What to work on
Please copy the records exactly as they appear, with all pictures left out.

----

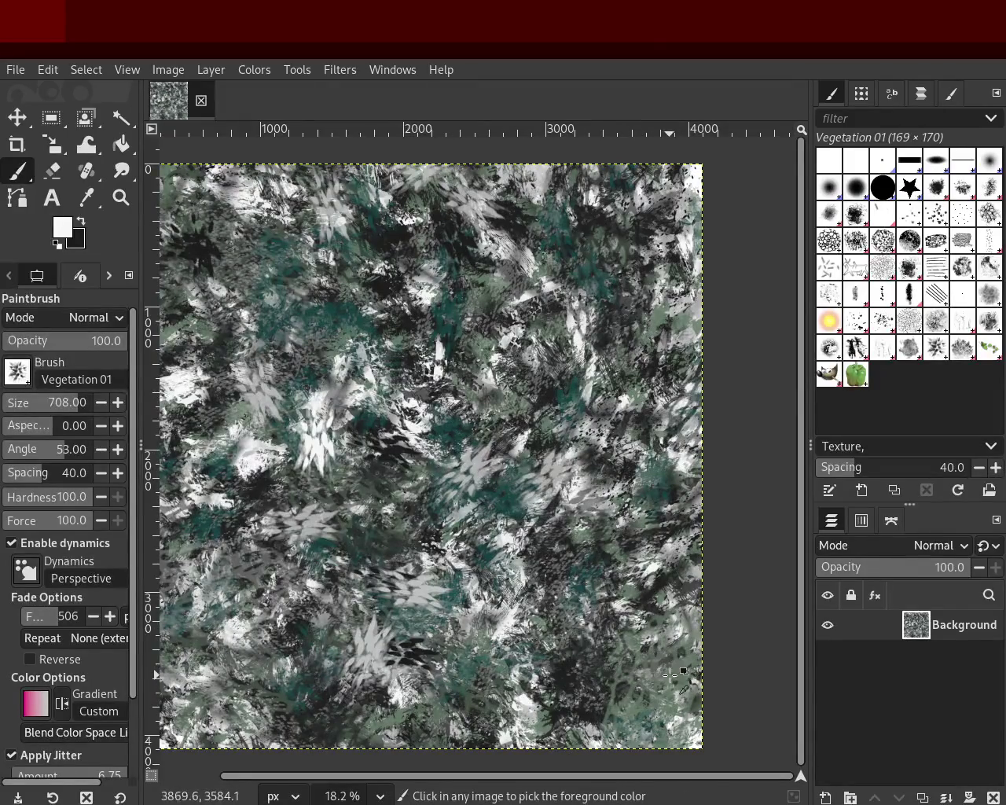
ctrl+click(633, 666)
mouse_move(491, 464)
mouse_down()
mouse_move(427, 535)
mouse_move(416, 566)
mouse_up()
mouse_move(260, 582)
mouse_down()
mouse_move(335, 416)
mouse_move(331, 484)
mouse_move(376, 569)
mouse_move(281, 306)
mouse_up()
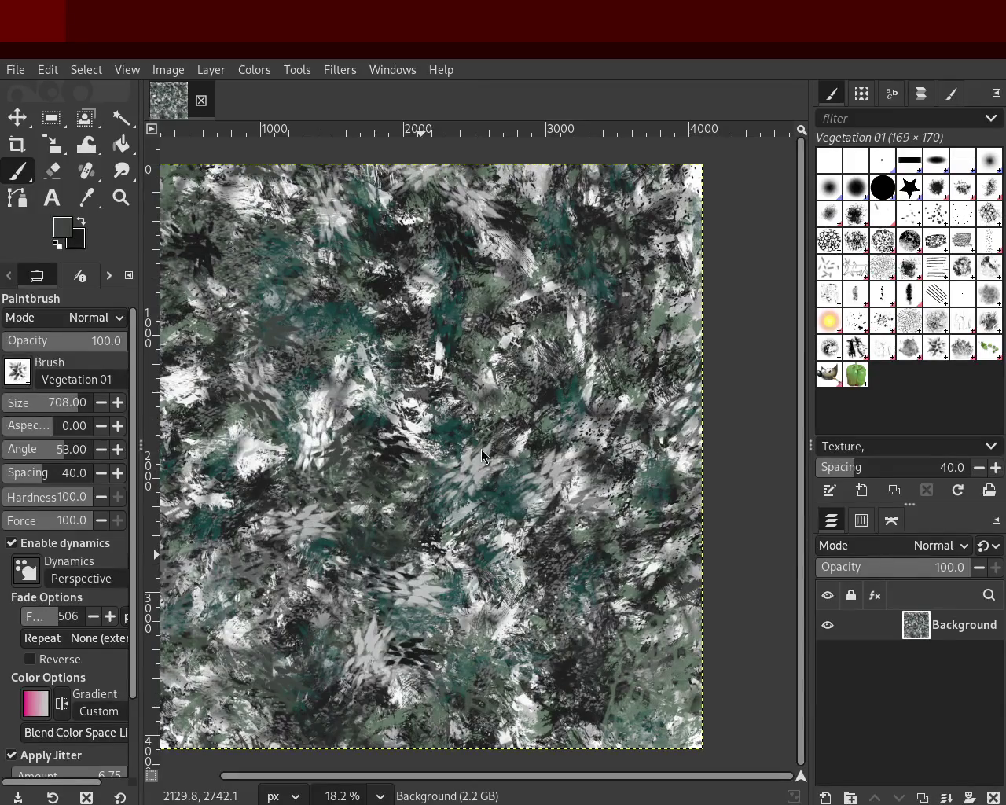
click(121, 197)
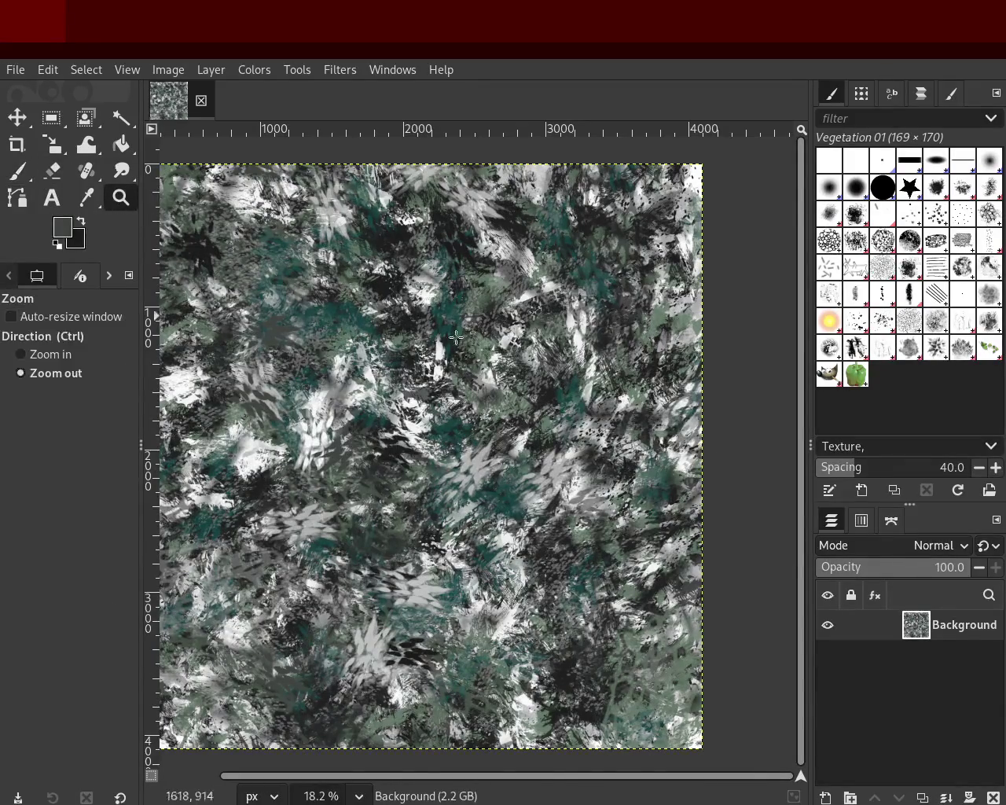
Review the texture up close, then paint light grey leaf strokes near the centre.
click(563, 394)
ctrl+scroll(563, 395, down, 4)
ctrl+scroll(542, 369, up, 1)
ctrl+scroll(519, 338, up, 2)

----

Exercise response
ctrl+click(633, 666)
mouse_move(491, 464)
mouse_down()
mouse_move(427, 535)
mouse_move(416, 566)
mouse_up()
mouse_move(260, 582)
mouse_down()
mouse_move(335, 416)
mouse_move(331, 484)
mouse_move(376, 569)
mouse_move(281, 306)
mouse_up()
click(121, 197)
Review the texture up close, then paint light grey leaf strokes near the centre.
click(563, 394)
ctrl+scroll(563, 395, down, 4)
ctrl+scroll(542, 369, up, 1)
ctrl+scroll(519, 338, up, 2)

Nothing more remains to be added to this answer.